La demagogia es, así, el rasgo más claro de este Gobierno. La comparecencia de Hugo López Gatell en el Senado esta semana es una muestra de que se trata de una estrategia intencional: la mentira descarada y las falacias de autoridad como método de argumentación. La escuela demagógica del Presidente de la República ha encontrado en el subsecretario de Salud a su alumno más aventajado. Con una cara dura y un cinismo indignante, el encargado de frenar la pandemia se subió a la tribuna a perorar sobre lo estupendo que lo había hecho, mientras México ya está, tan solo con los datos oficiales, sin tomar en cuenta el enorme subregistro, en el octavo lugar mundial en muertos por cada cien mil habitantes. Un par de días después, el Presidente se llenó la boca de mentiras al decir que el manejo de la pandemia en México había sido ejemplar y a elogiar a su pupilo sin inmutarse.
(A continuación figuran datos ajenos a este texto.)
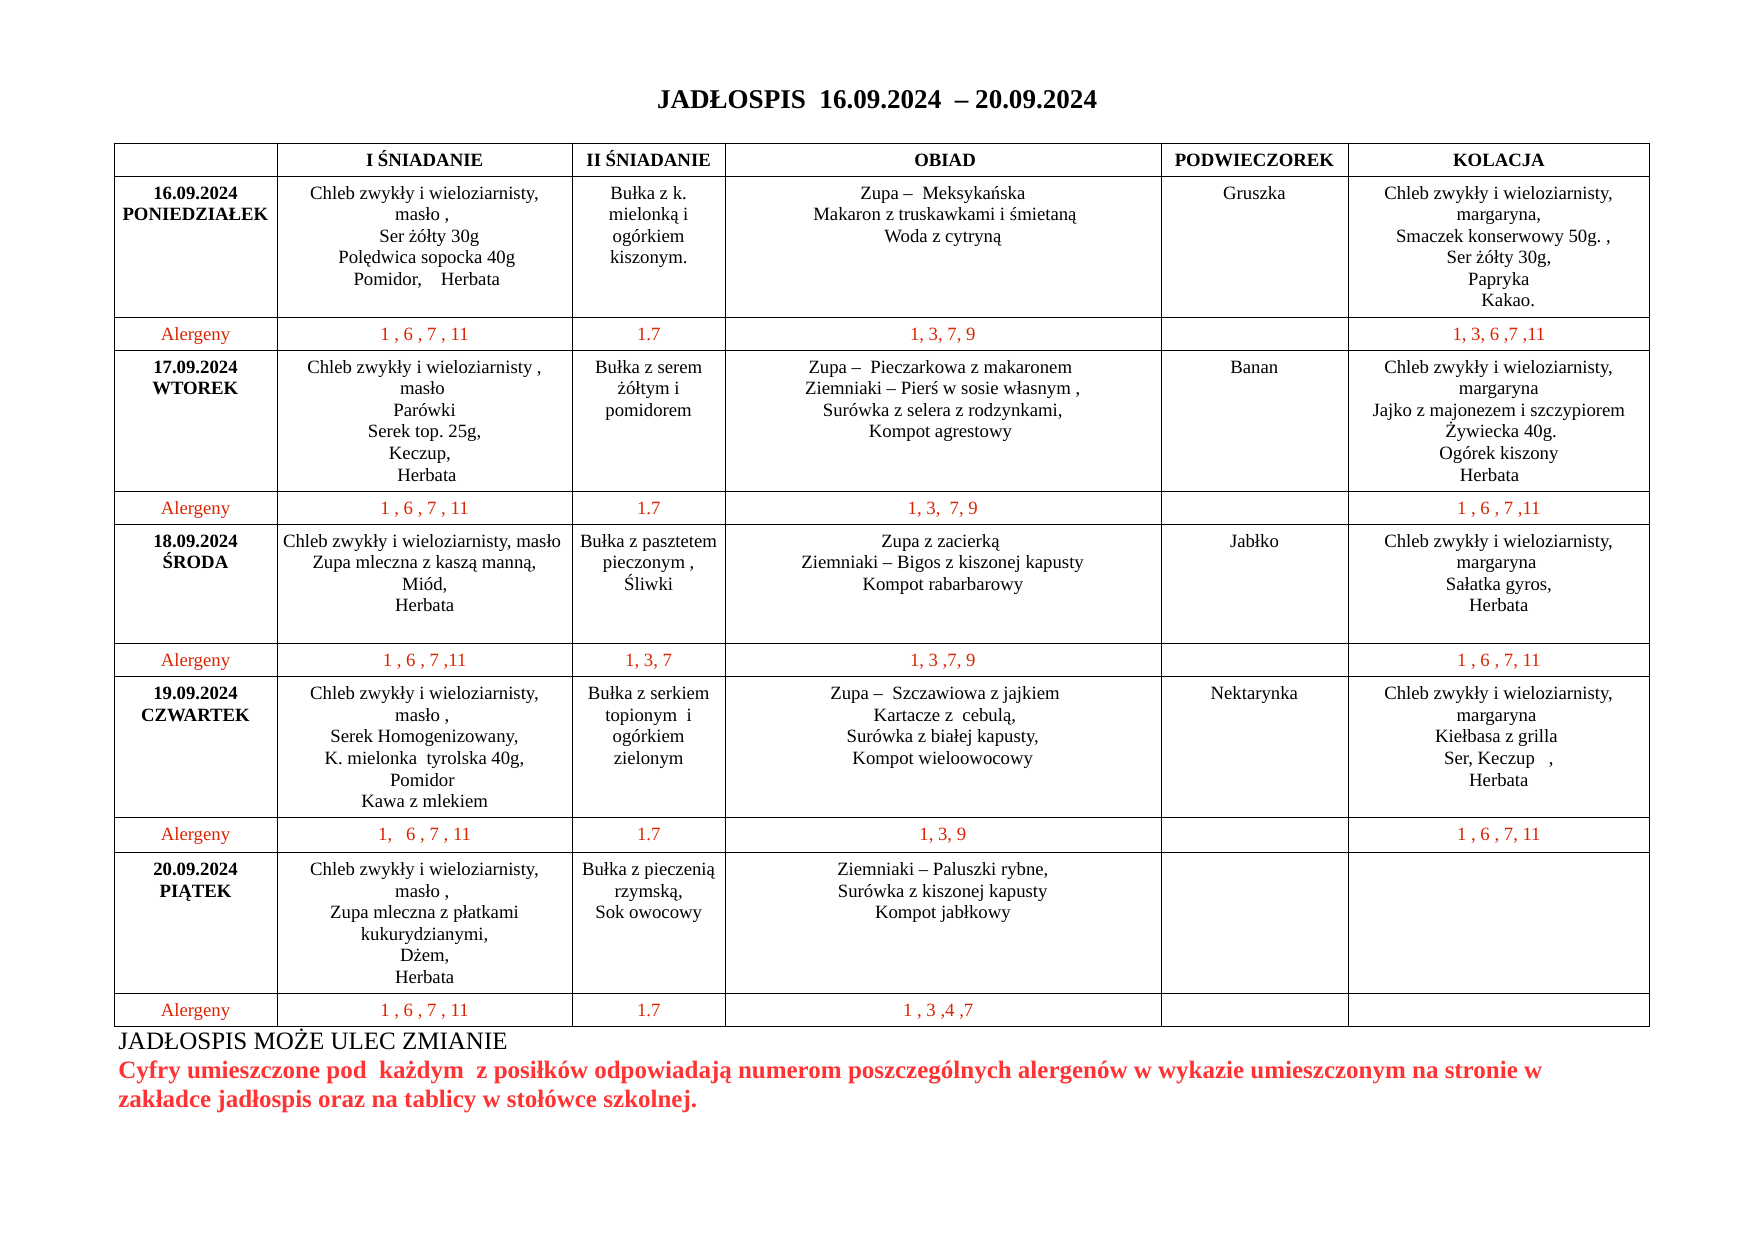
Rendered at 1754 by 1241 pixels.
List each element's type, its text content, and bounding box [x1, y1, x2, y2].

table_cell [1349, 853, 1649, 993]
table_cell [1162, 818, 1348, 852]
table_cell [1162, 492, 1348, 524]
table_cell Banan [1162, 351, 1348, 491]
table_cell 1, 3, 7, 9 [726, 318, 1161, 350]
table_cell Chleb zwykły i wieloziarnisty, masło , Ser żółty 30g Polędwica sopocka 40g Pomidor, Herbata [278, 177, 572, 317]
table_cell Alergeny [115, 818, 277, 852]
table_cell 19.09.2024 CZWARTEK [115, 677, 277, 817]
table_cell 1 , 6 , 7 , 11 [278, 492, 572, 524]
table_header OBIAD [726, 144, 1161, 176]
table_cell 1 , 6 , 7, 11 [1349, 644, 1649, 676]
table_cell Gruszka [1162, 177, 1348, 317]
table_cell [1162, 994, 1348, 1026]
table_cell Alergeny [115, 994, 277, 1026]
table_cell 1,7 [573, 318, 725, 350]
table_cell Zupa z zacierką Ziemniaki – Bigos z kiszonej kapusty Kompot rabarbarowy [726, 525, 1161, 643]
table_cell Chleb zwykły i wieloziarnisty, margaryna Kiełbasa z grilla Ser, Keczup , Herbata [1349, 677, 1649, 817]
table_cell Chleb zwykły i wieloziarnisty, margaryna Jajko z majonezem i szczypiorem Żywiecka 40g. Ogórek kiszony Herbata [1349, 351, 1649, 491]
table_cell 1 , 6 , 7 ,11 [278, 644, 572, 676]
table_cell 1,7 [573, 818, 725, 852]
table_cell 1, 3, 7, 9 [726, 492, 1161, 524]
table_cell 1, 6 , 7 , 11 [278, 818, 572, 852]
text JADŁOSPIS MOŻE ULEC ZMIANIE [118, 1027, 1636, 1055]
table_cell 1 , 6 , 7 , 11 [278, 994, 572, 1026]
table_header II ŚNIADANIE [573, 144, 725, 176]
table_header KOLACJA [1349, 144, 1649, 176]
table_cell 16.09.2024 PONIEDZIAŁEK [115, 177, 277, 317]
table_cell Alergeny [115, 644, 277, 676]
table_cell Chleb zwykły i wieloziarnisty, margaryna Sałatka gyros, Herbata [1349, 525, 1649, 643]
table_cell Bułka z pieczenią rzymską, Sok owocowy [573, 853, 725, 993]
table_cell [1349, 994, 1649, 1026]
table_cell 17.09.2024 WTOREK [115, 351, 277, 491]
table_header [115, 144, 277, 176]
table_cell Bułka z pasztetem pieczonym , Śliwki [573, 525, 725, 643]
table_cell Chleb zwykły i wieloziarnisty, masło Zupa mleczna z kaszą manną, Miód, Herbata [278, 525, 572, 643]
table_cell 1 , 3 ,4 ,7 [726, 994, 1161, 1026]
table_cell Chleb zwykły i wieloziarnisty, margaryna, Smaczek konserwowy 50g. , Ser żółty 30g, Papryka Kakao. [1349, 177, 1649, 317]
table_cell 20.09.2024 PIĄTEK [115, 853, 277, 993]
text Cyfry umieszczone pod każdym z posiłków odpowiadają numerom poszczególnych alergenów w wykazie umieszczonym na stronie w zakładce jadłospis oraz na tablicy w stołówce szkolnej. [118, 1055, 1636, 1113]
table_cell 1 , 6 , 7 ,11 [1349, 492, 1649, 524]
table_cell Zupa – Meksykańska Makaron z truskawkami i śmietaną Woda z cytryną [726, 177, 1161, 317]
table_cell 18.09.2024 ŚRODA [115, 525, 277, 643]
table_cell 1, 3, 7 [573, 644, 725, 676]
table_cell Chleb zwykły i wieloziarnisty, masło , Serek Homogenizowany, K. mielonka tyrolska 40g, Pomidor Kawa z mlekiem [278, 677, 572, 817]
table_cell Alergeny [115, 492, 277, 524]
table_cell Bułka z serem żółtym i pomidorem [573, 351, 725, 491]
table_cell Alergeny [115, 318, 277, 350]
table_cell Nektarynka [1162, 677, 1348, 817]
table_header PODWIECZOREK [1162, 144, 1348, 176]
table_cell Bułka z k. mielonką i ogórkiem kiszonym. [573, 177, 725, 317]
table_cell [1162, 853, 1348, 993]
table_cell 1, 3, 6 ,7 ,11 [1349, 318, 1649, 350]
table_cell 1,7 [573, 492, 725, 524]
table_cell 1 , 6 , 7, 11 [1349, 818, 1649, 852]
text JADŁOSPIS 16.09.2024 – 20.09.2024 [118, 83, 1636, 114]
table_cell Zupa – Pieczarkowa z makaronem Ziemniaki – Pierś w sosie własnym , Surówka z selera z rodzynkami, Kompot agrestowy [726, 351, 1161, 491]
table_cell Zupa – Szczawiowa z jajkiem Kartacze z cebulą, Surówka z białej kapusty, Kompot wieloowocowy [726, 677, 1161, 817]
table_cell 1, 3 ,7, 9 [726, 644, 1161, 676]
table_cell [1162, 644, 1348, 676]
table_cell [1162, 318, 1348, 350]
table_cell 1 , 6 , 7 , 11 [278, 318, 572, 350]
table_cell 1, 3, 9 [726, 818, 1161, 852]
table_cell Ziemniaki – Paluszki rybne, Surówka z kiszonej kapusty Kompot jabłkowy [726, 853, 1161, 993]
table_cell 1,7 [573, 994, 725, 1026]
table_cell Jabłko [1162, 525, 1348, 643]
table_cell Chleb zwykły i wieloziarnisty , masło Parówki Serek top. 25g, Keczup, Herbata [278, 351, 572, 491]
table_cell Chleb zwykły i wieloziarnisty, masło , Zupa mleczna z płatkami kukurydzianymi, Dżem, Herbata [278, 853, 572, 993]
table_header I ŚNIADANIE [278, 144, 572, 176]
table_cell Bułka z serkiem topionym i ogórkiem zielonym [573, 677, 725, 817]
Ya nos debe quedar claro que el objetivo de este Gobierno no es resolver los ingentes problemas que la pandemia ha generado en la salud, la economía y la vida cotidiana de los mexicanos; de hecho, sino establecer su propia versión de la realidad y lo mismo puede decirse de casi cualquier rema. Lo aterrador es que lo logra en buena parte de la sociedad.

El descrédito de los medios de comunicación tradicionales es tal que la voz del Presidente se vuelve verdad sin necesidad de contrastarla con la realidad. Un ejemplo: cientos de investigadores hemos argumentado sobre el golpe que se le asestará a la libertad académica y a la autonomía del trabajo científico con la desaparición de los fideicomisos de los centros públicos de investigación, pero para los seguidores del Salvador de la Patria basta con que él diga que los apoyos se seguirán otorgando para desacreditar cualquier argumento.

Mucho habrá que elaborar para frenar la ola destructiva que enfrentamos, pero lo primero de lo que nos debemos hacer cargo es que la demagogia campea exitosa entre nosotros, que la democracia incipiente que habíamos ido construyendo ha sido corrompida hasta el tuétano y se encuentra seriamente enferma.